Procrastinators – the Leaders of Tomorrow

Is there anything that has promised so much, but delivered so little as procrastination? Some delays are dangerous, while others are absolutely damnable? Procrastination has been aptly called, “the Devil’s chloroform,” or “spiritual suicide on the installment plan.” Procrastination blinds us to the opportunities and blessings of today, promising action “tomorrow.” There is a wealth of wisdom in Proverbs 27:1, “Boast not thyself of tomorrow; For thou knowest not what a day may bring forth.” Procrastination undoubtedly costs souls – the souls of others and perhaps even our own.

Procrastination has to do with putting off things intentionally and habitually that ought to be done. But the time eventually comes when we are fresh out of “later.” Yet such delays are common for many, and it is easy to offer excuses for putting matters of real priority off. Someone once penned, “Procrastination is my sin: It brings me only sorrow: I know that I should stop it, In fact, I will – tomorrow.” Our love for God (Mark 12:30), our determination to seek first His kingdom and righteousness (Matt. 6:33), and our genuine concern for the souls of men (2 Cor. 5:14) should motivate us to take great pains to avoid the sins of procrastination.
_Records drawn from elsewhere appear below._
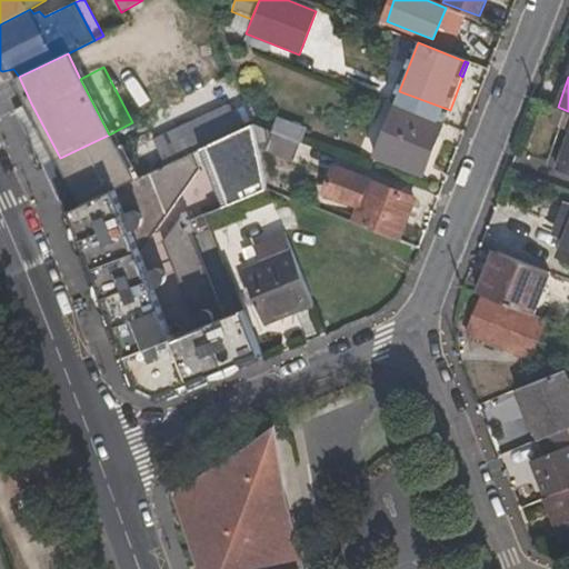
[(450,110),(399,91),(393,103),(396,105),(443,123),(450,110)]
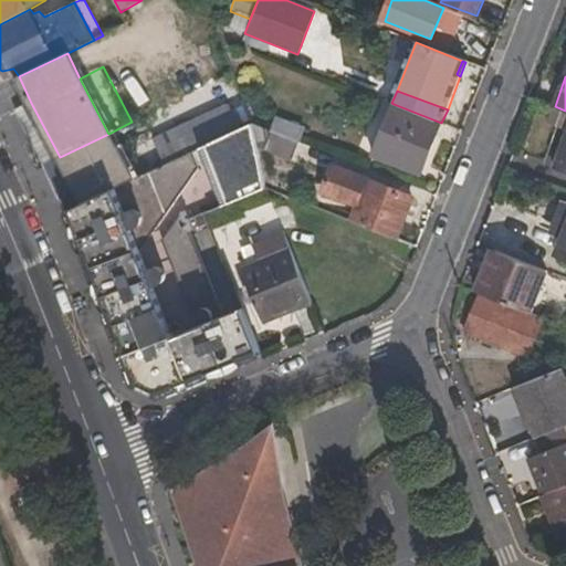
[(60,157),(31,103),(17,111),(48,161),(60,157)]
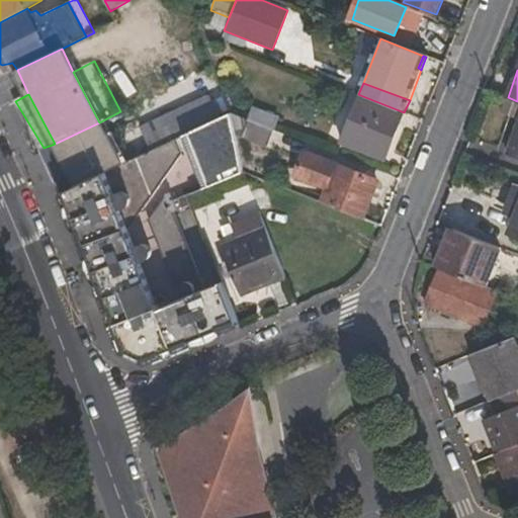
[(385,160),(404,112),(360,95),(341,143),(385,160)]
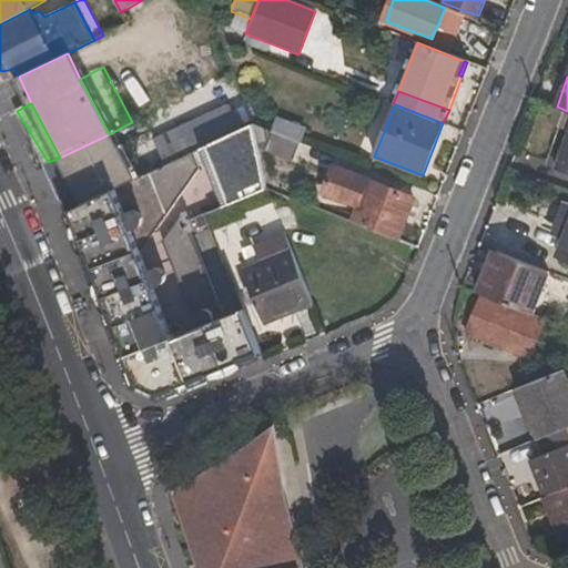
[(208,146),(241,130),(230,107),(153,141),(165,165),(193,152),(200,150),(208,146)]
The work of God gives many examples of procrastination. Despite God’s instruction, Lot “lingered” in Sodom until the Lord mercifully had His angels take him and his family outside of the city to flee the destruction to come. In Exodus 8:10, when Pharaoh was asked when Egypt was to be delivered from the plague of frogs, his response was “tomorrow.” In Haggai 1:1-11, God’s people are rebuked for procrastinating in the rebuilding of God’s house while they lived in ice homes. The people were told by the Lord, “Consider your ways.” The foolish virgins of Matthew 25: 1-13 are classic examples of procrastination and unpreparedness. And then there is Felix. As Paul spoke to him, “he reasoned of righteousness, and self-control, and the judgment to come” (Acts 24:25). Felix procrastinated. He “was terrified, and answered, Go thy way for this time; and when I have convenient season, I will call thee unto me.”
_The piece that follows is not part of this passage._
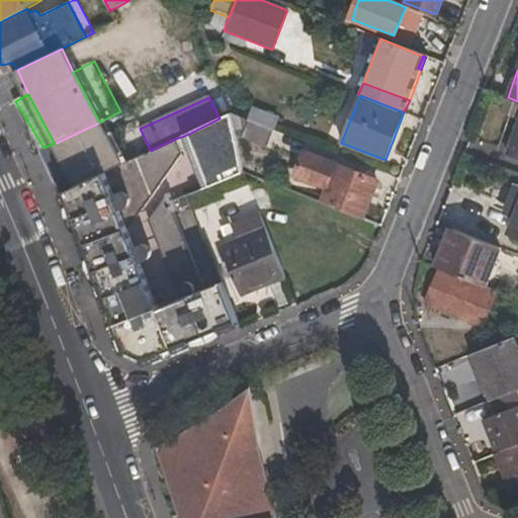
[(247,118),(274,130),(279,116),(252,106),(247,118)]
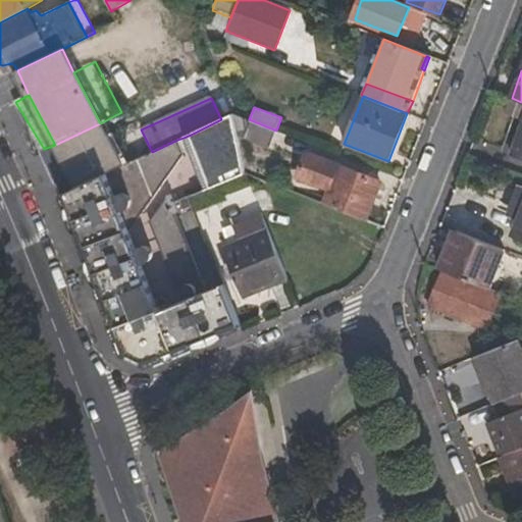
[(245,173),(239,140),(232,113),(221,119),(191,135),(211,187),(245,173)]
The word of God encourages all to avoid the plague of procrastination. It would be wonderful if every child of God better applied Psalm 119:60, “I made haste, and delayed not, To observe thy commandments.” Our Lord said, “We must work the works of Him that sent me, while it is day: the night cometh, when no man can work” (John 9:4). Surely there is a sobering reminder in this verse for all of us regarding our own lives too. There must be a sense of urgency when it comes to the will and the work of God. Ecclesiastes 11:4 offers tis counsel: “He that observes the wind shall not sow; and he that regards the clouds shall not reap.” Excuses and procrastination are leading causes of spiritual crop failure! (cf. Rom. 1:13; Gal. 5:22-23)

Scripture repeatedly emphasizes the importance of today (2 Cor. 6:1-2; Heb. 3:7,13). The great tragedy of procrastination is that it causes us to fail to fully appreciate the value of today. When we see each day of life as a stewardship, a gift and a sacred trust (2 Cor. 4:1-2; James 1:17), our daily activities will show it. When we contemplate that we will give an account to the Lord for the way we managed His Blessings, the sin of procrastination becomes even more evident (2 Cor. 5:10). Truly, the best way for us as Christians to make dreams come true regarding life’s most important matters is to wake up from the slumber of delay.